— Task prompt —
Your answer should be only the lines below from the one with "nose: (256, 128)" to the one with "left eye: (276, 109)", repeated exactly, ends included.

— Material for this exercise —
○ ○ ○ ○ ○
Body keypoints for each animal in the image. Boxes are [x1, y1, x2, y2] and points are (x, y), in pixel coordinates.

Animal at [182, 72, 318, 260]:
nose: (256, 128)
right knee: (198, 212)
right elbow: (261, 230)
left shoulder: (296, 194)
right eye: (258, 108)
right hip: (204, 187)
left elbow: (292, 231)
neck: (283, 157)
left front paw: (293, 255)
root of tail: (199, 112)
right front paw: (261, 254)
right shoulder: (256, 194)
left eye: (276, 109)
○ ○ ○ ○ ○
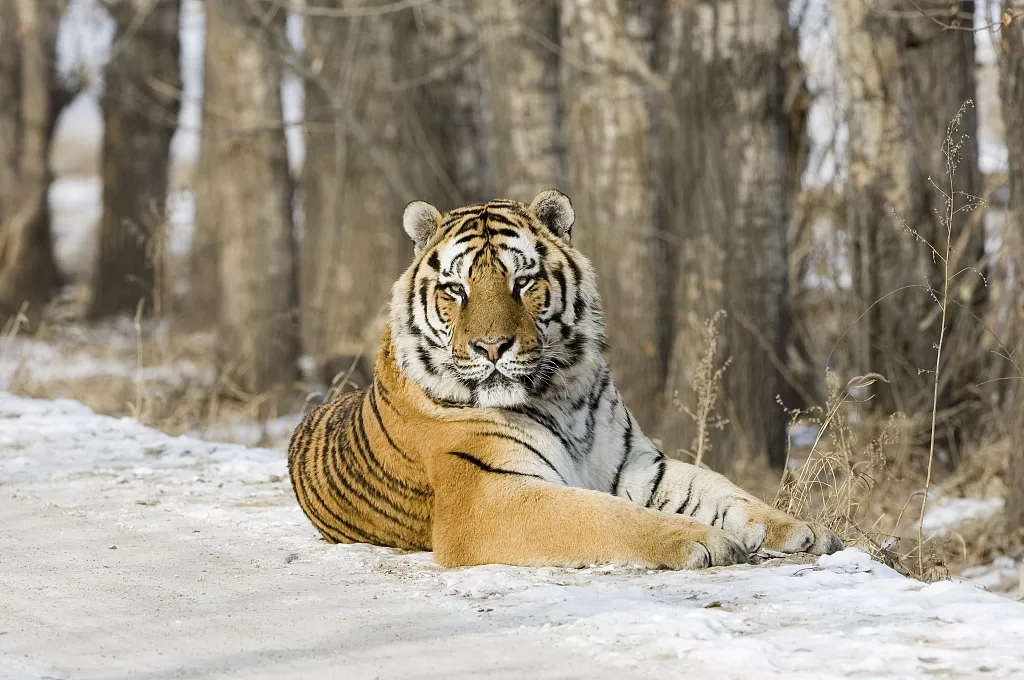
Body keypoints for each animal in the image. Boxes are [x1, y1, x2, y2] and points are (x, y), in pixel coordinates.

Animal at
○ ○ ○ ○ ○
— Response box —
nose: (256, 128)
right knee: (198, 212)
right elbow: (261, 230)
left shoulder: (296, 194)
right eye: (258, 108)
right hip: (204, 187)
left elbow: (292, 231)
neck: (283, 157)
left front paw: (293, 255)
root of tail: (199, 112)
right front paw: (261, 254)
right shoulder: (256, 194)
left eye: (276, 109)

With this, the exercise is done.